Let’s face it, death comes to us all. But, as humans, we don’t like the idea of death. It is something that we usually avoid until we are faced with it. The intellectual part of our brain understands death is imminent from the day we are born but we are naturally inclined to want to live and want our loved ones to stay with us for as long as they can. This is why there are any number of ways to stay healthy and attempt at living longer. There are diets and vitamins and advice from those who have achieved longevity, but in the end we all die. So, the goal becomes quality of life. Having the best time, we can on earth while we are living. That has been something I’ve recently had difficulty trying to grasp. I’ve always attempted a healthy lifestyle and until my body failed me, I was making good strides in being active. However, since things have gone a little downhill, I have not been able to lose the rest of the weight I have gained over the time of my inactivity. I know that losing another 20lbs would go a long way in helping me out but it doesn’t seem to matter what I tweak in my eating habit, I still can’t lose the weight and, because of my chronic issues, about the only thing I can do without being in ridiculous amounts of pain is yoga. I’m not talking about the Jillian Michaels Yoga Meltdown either, I’m talking about the Rodney Yee gentle, relaxation type yoga, which is great but not conducive to weight loss. I feel somewhat powerless in giving myself the best outcome in quality and longevity of life because I’m at a natural disadvantage. Not to mention the medications I take, some of which can have the potential to have devastating affects on the body and the fear that these issues have shaved, five or ten years off my life frightens me. I find myself worrying often about the time I have left and I am only 44. That may have seemed old when I was 15, but there have been many things, not to include my own growth, that make me realize that it isn’t old at all.
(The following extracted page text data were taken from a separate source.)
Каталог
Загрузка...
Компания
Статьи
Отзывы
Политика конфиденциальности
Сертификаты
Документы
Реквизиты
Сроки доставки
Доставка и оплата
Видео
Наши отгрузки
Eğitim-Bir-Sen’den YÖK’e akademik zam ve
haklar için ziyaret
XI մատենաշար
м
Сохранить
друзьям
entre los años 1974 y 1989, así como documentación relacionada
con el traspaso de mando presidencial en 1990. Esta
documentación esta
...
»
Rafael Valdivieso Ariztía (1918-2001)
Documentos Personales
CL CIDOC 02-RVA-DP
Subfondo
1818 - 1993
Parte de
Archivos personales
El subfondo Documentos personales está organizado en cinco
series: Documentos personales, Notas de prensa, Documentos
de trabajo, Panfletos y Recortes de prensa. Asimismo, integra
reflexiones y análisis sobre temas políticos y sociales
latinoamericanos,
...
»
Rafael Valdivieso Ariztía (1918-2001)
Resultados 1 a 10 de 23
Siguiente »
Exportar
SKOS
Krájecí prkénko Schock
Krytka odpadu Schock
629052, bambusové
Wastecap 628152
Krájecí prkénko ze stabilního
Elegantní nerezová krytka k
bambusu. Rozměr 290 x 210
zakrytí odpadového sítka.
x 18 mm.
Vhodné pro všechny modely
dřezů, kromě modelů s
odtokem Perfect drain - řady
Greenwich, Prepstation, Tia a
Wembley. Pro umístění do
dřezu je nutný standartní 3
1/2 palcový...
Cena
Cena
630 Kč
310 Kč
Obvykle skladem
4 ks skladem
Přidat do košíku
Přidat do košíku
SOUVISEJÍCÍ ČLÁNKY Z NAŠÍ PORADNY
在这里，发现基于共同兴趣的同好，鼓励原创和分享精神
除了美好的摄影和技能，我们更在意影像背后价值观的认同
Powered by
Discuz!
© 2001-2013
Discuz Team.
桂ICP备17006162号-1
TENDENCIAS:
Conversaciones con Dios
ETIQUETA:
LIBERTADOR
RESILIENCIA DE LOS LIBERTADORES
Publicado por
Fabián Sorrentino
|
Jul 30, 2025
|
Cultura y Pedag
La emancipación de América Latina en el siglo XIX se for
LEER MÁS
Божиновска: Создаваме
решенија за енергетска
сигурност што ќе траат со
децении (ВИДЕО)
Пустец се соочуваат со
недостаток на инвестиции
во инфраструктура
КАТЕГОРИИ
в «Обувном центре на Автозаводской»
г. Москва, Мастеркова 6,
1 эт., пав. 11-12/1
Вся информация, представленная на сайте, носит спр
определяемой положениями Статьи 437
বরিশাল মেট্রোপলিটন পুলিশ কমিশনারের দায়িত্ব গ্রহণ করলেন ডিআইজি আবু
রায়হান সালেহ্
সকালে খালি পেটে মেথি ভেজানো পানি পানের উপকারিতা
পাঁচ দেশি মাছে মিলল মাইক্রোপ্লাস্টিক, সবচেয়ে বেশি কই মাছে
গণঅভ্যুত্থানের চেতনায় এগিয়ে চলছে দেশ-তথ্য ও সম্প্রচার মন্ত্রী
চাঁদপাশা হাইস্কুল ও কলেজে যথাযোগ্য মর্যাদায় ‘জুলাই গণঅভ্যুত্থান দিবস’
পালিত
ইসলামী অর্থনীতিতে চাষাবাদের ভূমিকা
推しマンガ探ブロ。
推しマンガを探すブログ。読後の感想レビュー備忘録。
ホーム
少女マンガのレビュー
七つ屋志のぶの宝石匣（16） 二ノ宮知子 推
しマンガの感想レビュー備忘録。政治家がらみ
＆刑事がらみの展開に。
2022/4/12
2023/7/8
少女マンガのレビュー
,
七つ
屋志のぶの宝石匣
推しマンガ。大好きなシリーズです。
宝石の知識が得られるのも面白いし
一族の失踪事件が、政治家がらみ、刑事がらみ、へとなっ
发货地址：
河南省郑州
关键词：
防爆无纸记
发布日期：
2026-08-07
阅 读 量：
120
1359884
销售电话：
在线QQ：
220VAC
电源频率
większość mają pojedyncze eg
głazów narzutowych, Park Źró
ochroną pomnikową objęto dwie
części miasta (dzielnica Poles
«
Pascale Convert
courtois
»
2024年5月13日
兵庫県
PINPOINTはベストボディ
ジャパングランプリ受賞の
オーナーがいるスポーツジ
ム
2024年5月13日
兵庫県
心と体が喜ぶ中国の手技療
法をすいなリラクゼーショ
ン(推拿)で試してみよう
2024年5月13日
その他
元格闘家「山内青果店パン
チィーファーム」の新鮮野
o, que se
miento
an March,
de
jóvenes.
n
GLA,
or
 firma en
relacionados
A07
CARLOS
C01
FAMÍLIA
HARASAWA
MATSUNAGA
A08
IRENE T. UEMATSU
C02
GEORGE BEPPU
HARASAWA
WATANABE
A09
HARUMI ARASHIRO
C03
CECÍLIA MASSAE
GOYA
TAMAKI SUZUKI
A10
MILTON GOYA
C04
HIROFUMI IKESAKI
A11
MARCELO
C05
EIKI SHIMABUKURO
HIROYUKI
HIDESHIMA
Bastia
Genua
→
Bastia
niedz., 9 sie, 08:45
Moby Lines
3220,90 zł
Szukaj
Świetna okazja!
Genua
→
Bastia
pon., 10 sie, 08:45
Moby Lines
And like most humans, I want time. I can’t help an accident or some random thing that might take me but I feel like I should have some kind of control over how I age and how healthy I can be going into older age. I feel that chronic illness is the huge road block that I can’t get around.
These are a few of the fears I deal with and I am sure others with chronic illness fear. I’m also sure there are other fears I have not covered and I would be very glad to hear any of your fears that you want to share with me. I think opening up a dialogue about these things can help. Sometimes we get stuck in our own way of thinking that it doesn’t allow another avenue of thought. Like when you keep getting a math problem wrong over and over again because you keep doing the same thing wrong. I think I am caught and I think if there are ideas about how I can get some control back and give myself a better outcome and more time, I would be glad to hear it.